Fig. 7.

The ARPC1 insert is important for Arp2/3 complex function in vitro and in vivo. (A) Binding isotherm showing the fraction of 60 nM WT and mutant Arp2/3 complexes that copelleted with preformed actin filaments. Fraction bound was determined by measuring depletion of the Arp2/3 complex from the supernatant. Note that neither WT nor ARPC1(F332A) Arp2/3 complexes reach 100% bound even at saturating concentrations of actin filaments (see SI Appendix, Methods for more details). The F332 residue in S. cerevisiae is equivalent to F302 in B. taurus ARPC1. n = 3 for each concentration. Error bar: SD. (B) Time courses of pyrene actin polymerization for reactions containing 20 nM WT or ARPC1(F332A) mutant Arp2/3 complex and the indicated concentration of the VCA segment of Las17 (Las17-VCA). (C) Quantification of the maximum polymerization rate from the data in B. Data points are averages of three replicates. Error bars: SD. (D) Spinning disk confocal images of a central z-slice of WT or ARPC1(F332A) strains taken in optical pixel reassignment mode. Las17 is labeled at its N terminus with mNeonGreen (mNG), and Abp1 is labeled at its C terminus with TagRFP-T. Yellow arrowhead highlights a nonpunctate Abp1-TagRFP-T structure in the ARPC1(F332A) strain. Scale bar: 2.0 μm. (E) Plot of the average normalized intensity versus time for mNG-Las17 and Abp1-TagRFP-T patches in WT (n = 76 patches) and ARPC1(F332A) (n = 74 patches) cells.
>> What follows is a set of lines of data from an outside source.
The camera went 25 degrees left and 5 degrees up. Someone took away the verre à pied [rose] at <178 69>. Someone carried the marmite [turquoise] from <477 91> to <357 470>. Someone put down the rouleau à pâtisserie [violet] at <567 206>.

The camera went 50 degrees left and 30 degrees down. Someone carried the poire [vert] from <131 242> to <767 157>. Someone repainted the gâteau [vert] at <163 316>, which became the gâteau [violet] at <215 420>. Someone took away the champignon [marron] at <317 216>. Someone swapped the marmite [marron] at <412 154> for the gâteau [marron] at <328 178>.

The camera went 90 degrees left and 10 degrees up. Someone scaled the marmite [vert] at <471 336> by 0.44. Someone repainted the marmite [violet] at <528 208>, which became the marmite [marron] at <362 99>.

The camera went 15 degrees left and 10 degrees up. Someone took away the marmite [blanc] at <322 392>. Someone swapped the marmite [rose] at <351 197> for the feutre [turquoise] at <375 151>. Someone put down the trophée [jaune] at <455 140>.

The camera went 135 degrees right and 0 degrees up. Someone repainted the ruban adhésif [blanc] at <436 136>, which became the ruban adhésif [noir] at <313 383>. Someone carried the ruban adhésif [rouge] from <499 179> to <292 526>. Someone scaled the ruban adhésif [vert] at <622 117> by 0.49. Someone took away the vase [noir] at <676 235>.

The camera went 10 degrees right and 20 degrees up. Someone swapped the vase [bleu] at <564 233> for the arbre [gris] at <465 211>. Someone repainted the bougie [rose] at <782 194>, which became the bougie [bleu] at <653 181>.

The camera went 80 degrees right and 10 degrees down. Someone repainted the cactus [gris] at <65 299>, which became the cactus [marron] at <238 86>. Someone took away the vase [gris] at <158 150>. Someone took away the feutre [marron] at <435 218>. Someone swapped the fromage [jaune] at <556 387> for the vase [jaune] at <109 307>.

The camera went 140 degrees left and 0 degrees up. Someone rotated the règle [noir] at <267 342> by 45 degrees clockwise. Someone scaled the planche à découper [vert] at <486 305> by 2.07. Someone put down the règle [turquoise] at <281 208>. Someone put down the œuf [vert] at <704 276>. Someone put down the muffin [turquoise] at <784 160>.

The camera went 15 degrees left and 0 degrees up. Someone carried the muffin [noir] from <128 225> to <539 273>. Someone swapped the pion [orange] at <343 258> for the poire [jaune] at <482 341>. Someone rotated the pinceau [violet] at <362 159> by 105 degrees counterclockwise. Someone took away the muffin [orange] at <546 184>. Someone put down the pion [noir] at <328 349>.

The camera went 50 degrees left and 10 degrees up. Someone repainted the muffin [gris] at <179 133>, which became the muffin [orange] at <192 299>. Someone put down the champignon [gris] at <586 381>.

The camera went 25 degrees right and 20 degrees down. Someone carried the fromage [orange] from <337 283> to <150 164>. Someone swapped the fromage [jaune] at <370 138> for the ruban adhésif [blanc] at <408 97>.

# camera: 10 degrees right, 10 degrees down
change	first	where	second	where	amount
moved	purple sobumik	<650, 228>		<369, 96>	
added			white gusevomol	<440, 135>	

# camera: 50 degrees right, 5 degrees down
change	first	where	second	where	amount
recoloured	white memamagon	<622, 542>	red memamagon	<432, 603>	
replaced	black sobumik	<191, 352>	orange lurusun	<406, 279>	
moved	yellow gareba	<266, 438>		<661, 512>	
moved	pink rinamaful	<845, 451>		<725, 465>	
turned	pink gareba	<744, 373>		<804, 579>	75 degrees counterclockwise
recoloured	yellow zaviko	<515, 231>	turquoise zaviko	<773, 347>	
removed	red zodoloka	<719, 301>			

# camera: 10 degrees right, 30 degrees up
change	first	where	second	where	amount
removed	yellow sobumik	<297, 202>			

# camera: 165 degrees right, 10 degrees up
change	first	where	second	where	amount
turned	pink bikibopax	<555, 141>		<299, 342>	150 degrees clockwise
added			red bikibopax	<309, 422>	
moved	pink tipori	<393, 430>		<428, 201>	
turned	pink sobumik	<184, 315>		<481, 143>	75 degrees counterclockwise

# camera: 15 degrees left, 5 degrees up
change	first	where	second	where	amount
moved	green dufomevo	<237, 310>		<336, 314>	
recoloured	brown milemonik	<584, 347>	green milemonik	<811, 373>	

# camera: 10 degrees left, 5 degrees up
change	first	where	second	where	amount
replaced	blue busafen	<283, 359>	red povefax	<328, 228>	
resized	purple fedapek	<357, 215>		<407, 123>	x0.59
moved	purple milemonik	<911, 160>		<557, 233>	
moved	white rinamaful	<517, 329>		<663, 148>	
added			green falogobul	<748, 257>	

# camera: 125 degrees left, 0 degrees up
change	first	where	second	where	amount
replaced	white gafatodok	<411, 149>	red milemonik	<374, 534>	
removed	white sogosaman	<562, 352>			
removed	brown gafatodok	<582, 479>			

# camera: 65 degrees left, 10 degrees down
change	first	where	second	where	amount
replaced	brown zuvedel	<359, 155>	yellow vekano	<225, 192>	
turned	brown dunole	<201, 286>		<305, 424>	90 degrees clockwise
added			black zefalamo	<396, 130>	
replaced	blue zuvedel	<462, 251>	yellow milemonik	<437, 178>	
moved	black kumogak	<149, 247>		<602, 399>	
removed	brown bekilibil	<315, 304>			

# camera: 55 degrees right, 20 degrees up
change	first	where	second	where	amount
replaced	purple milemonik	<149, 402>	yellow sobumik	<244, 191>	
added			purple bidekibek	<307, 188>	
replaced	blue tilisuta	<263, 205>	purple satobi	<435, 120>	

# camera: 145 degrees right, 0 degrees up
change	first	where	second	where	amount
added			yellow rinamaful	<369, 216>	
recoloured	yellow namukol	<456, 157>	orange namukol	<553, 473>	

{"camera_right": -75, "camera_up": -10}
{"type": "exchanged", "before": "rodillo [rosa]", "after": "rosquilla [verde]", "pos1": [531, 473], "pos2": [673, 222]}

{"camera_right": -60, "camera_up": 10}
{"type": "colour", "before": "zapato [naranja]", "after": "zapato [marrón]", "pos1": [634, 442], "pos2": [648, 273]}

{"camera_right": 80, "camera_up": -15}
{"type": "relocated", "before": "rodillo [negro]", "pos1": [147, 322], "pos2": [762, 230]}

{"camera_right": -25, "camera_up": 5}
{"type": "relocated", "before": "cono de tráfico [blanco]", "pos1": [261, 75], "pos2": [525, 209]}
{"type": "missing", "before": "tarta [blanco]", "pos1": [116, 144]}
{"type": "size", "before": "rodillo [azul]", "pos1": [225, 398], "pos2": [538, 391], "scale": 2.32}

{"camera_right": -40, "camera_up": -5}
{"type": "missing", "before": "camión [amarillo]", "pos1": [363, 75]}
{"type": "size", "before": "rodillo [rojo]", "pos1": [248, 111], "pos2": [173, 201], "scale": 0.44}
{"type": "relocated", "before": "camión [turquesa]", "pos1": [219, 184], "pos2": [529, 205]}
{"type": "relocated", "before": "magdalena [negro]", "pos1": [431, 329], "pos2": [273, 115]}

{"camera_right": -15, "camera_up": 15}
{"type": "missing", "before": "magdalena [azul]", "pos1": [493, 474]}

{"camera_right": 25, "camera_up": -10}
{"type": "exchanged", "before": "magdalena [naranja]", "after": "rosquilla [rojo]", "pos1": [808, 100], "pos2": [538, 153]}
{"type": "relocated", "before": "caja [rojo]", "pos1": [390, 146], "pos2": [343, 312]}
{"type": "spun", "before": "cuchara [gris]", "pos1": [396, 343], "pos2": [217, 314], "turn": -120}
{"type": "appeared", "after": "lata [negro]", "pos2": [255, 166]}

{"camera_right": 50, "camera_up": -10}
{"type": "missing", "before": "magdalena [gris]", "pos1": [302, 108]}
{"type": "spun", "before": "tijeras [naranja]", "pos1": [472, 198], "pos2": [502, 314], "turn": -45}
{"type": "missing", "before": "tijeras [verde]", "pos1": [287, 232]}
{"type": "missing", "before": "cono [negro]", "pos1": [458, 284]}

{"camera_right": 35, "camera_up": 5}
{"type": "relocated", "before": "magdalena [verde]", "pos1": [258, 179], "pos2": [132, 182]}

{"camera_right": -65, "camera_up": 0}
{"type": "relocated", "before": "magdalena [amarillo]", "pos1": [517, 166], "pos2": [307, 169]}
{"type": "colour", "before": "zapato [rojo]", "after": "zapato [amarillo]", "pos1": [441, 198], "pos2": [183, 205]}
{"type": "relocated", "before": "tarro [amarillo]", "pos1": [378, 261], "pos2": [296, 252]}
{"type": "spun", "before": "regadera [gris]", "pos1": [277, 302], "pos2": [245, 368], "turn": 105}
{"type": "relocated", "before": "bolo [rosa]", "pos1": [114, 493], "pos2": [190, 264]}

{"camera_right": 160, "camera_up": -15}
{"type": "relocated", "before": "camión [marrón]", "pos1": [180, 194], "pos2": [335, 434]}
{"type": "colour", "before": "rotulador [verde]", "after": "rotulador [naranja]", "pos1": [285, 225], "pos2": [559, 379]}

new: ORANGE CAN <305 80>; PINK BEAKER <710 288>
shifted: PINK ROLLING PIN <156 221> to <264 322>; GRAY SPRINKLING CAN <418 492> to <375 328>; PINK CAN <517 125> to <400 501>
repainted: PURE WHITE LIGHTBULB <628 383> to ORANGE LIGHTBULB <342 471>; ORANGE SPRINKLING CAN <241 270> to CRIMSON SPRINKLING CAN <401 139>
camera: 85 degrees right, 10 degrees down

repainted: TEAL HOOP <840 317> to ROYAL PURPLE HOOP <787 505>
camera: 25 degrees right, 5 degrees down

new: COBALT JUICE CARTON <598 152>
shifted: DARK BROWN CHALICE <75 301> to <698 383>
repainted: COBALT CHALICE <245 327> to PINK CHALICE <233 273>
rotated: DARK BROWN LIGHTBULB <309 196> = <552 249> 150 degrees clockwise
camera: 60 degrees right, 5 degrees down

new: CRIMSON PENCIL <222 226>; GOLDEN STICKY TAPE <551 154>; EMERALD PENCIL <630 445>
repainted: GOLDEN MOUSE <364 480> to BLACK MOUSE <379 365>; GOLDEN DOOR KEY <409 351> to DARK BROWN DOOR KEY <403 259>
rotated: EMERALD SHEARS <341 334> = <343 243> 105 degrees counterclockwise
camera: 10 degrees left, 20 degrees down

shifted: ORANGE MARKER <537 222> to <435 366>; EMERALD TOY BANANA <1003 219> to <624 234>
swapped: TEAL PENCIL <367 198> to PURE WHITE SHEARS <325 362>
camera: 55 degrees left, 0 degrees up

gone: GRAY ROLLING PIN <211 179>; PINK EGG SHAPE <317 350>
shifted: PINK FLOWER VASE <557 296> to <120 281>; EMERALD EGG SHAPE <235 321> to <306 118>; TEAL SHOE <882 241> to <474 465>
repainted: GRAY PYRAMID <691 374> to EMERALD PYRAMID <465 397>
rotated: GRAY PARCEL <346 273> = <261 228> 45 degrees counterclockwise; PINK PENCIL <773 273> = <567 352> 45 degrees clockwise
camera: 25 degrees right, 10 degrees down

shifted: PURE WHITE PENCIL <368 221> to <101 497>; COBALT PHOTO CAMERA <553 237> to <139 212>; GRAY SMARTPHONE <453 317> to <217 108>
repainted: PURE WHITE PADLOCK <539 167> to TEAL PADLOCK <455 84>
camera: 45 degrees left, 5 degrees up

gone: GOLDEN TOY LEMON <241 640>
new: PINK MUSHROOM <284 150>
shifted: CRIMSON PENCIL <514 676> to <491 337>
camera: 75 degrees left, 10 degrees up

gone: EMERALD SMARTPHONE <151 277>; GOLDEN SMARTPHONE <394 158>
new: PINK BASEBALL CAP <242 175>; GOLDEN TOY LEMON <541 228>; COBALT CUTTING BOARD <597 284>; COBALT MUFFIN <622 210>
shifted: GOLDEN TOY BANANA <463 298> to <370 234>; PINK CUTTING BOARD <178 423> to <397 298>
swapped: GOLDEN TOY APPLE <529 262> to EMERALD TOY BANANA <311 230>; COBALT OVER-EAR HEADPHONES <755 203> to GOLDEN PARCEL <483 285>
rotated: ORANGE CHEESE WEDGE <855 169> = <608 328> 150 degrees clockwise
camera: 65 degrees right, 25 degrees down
Paired trajectories were aligned at the maximum signal for Abp1-TagRFP-T. Error bars show the SD for all aligned trajectories. (F) Kymographs from widefield fluorescence images showing mNG-Las17 and Abp1-TagRFP-T signal over time for three events in WT and two events in the mutant cells. t, time; d, distance.